__BRIEF__: Your task is to gather the lines below that hold the string "image".

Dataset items
____________

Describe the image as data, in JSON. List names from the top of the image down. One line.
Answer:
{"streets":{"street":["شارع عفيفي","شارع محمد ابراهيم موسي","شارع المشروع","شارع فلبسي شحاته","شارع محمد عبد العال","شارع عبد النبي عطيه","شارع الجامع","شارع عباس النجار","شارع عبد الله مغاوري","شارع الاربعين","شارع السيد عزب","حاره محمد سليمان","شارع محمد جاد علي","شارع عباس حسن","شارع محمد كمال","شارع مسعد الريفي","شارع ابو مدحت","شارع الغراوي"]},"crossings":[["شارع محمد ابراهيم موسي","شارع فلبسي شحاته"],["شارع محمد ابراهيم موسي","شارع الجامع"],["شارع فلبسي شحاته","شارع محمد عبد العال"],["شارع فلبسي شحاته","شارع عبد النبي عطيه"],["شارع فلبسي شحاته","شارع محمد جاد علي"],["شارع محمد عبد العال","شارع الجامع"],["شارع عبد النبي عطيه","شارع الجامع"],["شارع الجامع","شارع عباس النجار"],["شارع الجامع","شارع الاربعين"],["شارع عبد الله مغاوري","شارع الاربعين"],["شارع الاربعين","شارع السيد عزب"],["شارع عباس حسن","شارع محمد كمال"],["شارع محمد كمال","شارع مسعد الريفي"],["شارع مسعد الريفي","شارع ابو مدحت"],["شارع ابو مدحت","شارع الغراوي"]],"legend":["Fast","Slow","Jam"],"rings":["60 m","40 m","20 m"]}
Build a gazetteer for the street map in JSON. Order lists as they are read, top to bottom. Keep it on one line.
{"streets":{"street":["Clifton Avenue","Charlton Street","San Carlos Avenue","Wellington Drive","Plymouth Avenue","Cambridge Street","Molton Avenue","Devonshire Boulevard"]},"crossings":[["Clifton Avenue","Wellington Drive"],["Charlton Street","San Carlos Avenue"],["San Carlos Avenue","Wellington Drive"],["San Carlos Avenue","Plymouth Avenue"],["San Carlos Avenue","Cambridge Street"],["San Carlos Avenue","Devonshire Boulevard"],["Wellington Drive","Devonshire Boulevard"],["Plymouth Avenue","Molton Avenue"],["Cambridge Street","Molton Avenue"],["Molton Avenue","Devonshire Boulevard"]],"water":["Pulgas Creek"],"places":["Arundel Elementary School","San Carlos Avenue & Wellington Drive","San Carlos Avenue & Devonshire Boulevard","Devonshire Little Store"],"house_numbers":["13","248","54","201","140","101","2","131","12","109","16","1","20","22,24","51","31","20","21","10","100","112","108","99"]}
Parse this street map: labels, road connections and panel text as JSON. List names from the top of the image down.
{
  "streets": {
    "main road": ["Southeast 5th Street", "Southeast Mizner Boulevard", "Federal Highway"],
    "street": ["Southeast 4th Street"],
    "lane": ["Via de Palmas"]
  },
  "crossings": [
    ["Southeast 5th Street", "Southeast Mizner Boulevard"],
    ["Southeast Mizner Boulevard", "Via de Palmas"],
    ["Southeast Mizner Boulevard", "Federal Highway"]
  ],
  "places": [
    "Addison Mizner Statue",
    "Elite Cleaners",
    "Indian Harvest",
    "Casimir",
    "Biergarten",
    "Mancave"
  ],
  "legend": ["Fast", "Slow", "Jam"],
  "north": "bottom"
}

____________

__TASK SOLUTION__:
Describe the image as data, in JSON. List names from the top of the image down. One line.
Parse this street map: labels, road connections and panel text as JSON. List names from the top of the image down.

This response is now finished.